Hi I'll just post a few websites for you, the 2nd one is a blog where there are some instances of the owner dealing with nipping. May not be possible for you to copy her methods with a bernese mountain dog though!Got Puppy Nipping? Take the Clicker Approach | Karen Pryor Clickertraining
Blog7weeks
The Bite Stops Here by Dr Ian Dunbar


----------



## Dogless (Feb 26, 2010)

Maybe a short 'time out' when the pup becomes too excited and starts to lose control; in his crate if he is crate trained. This works well for me as long as the crate is never seen as a place of punishment....I say 'go to your bed' in a soft voice and give Kilo a treat when he goes in.
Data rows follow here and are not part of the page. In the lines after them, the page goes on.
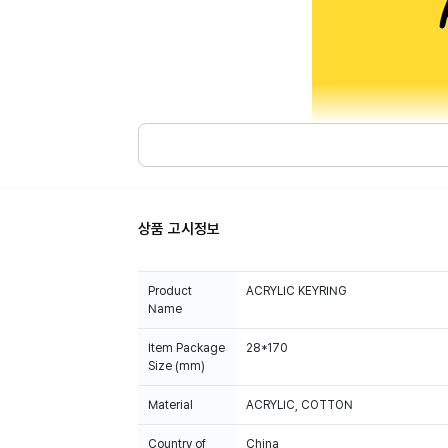
상품 고시정보
Product
ACRYLIC KEYRING
Name
Item Package
28*170
Size (mm)
Material
ACRYLIC, COTTON
Country of
China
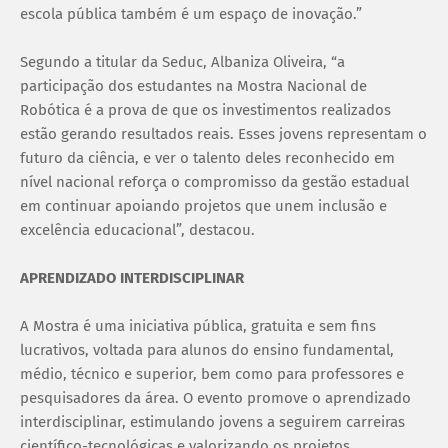
escola pública também é um espaço de inovação.”
Segundo a titular da Seduc, Albaniza Oliveira, “a
participação dos estudantes na Mostra Nacional de
Robótica é a prova de que os investimentos realizados
estão gerando resultados reais. Esses jovens representam o
futuro da ciência, e ver o talento deles reconhecido em
nível nacional reforça o compromisso da gestão estadual
em continuar apoiando projetos que unem inclusão e
excelência educacional”, destacou.
APRENDIZADO INTERDISCIPLINAR
A Mostra é uma iniciativa pública, gratuita e sem fins
lucrativos, voltada para alunos do ensino fundamental,
médio, técnico e superior, bem como para professores e
pesquisadores da área. O evento promove o aprendizado
interdisciplinar, estimulando jovens a seguirem carreiras
científico-tecnológicas e valorizando os projetos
I just use it for 2 - 10 minutes, he always comes back out far calmer and more than half the time falls asleep - he only tends to lose control now when he is overtired like a toddler who needs putting to bed. It also teaches him that any unacceptable behaviour swiftly ends play / interaction with his humans.


----------



## cocopop (May 31, 2010)

Hi,

Just as a thought, is your puppy getting a chance to do lots of chewing? 

Rawhide, nylabone, kongs, steralised marrowbone etc - all great for pups to release their 'chew' energy


----------



## bbear690 (Nov 23, 2010)

i have a 14 week old boxer and she will have a crazy 10 minutes before falling asleep so i have now taken to putting her in her crate when she starts jumping and biting and she goes off to sleep

i think she is like child fighting her sleep lol


----------



## ChatterPuss (Sep 4, 2010)

At our puppy training classes we have been taught to have a favourite toy to play with as a special reward I.e a cuddly that you can play tug of war with but as soon as his mouth gets near to your hands grab the other end of the toy. If he touches your hand the toy goes away and walk away. He will begin to realise that biting loses your attention and his favourite toy / game. This toy should not be left out for him to play with when unattended and only got out for special play time so he won't want to lose it !


----------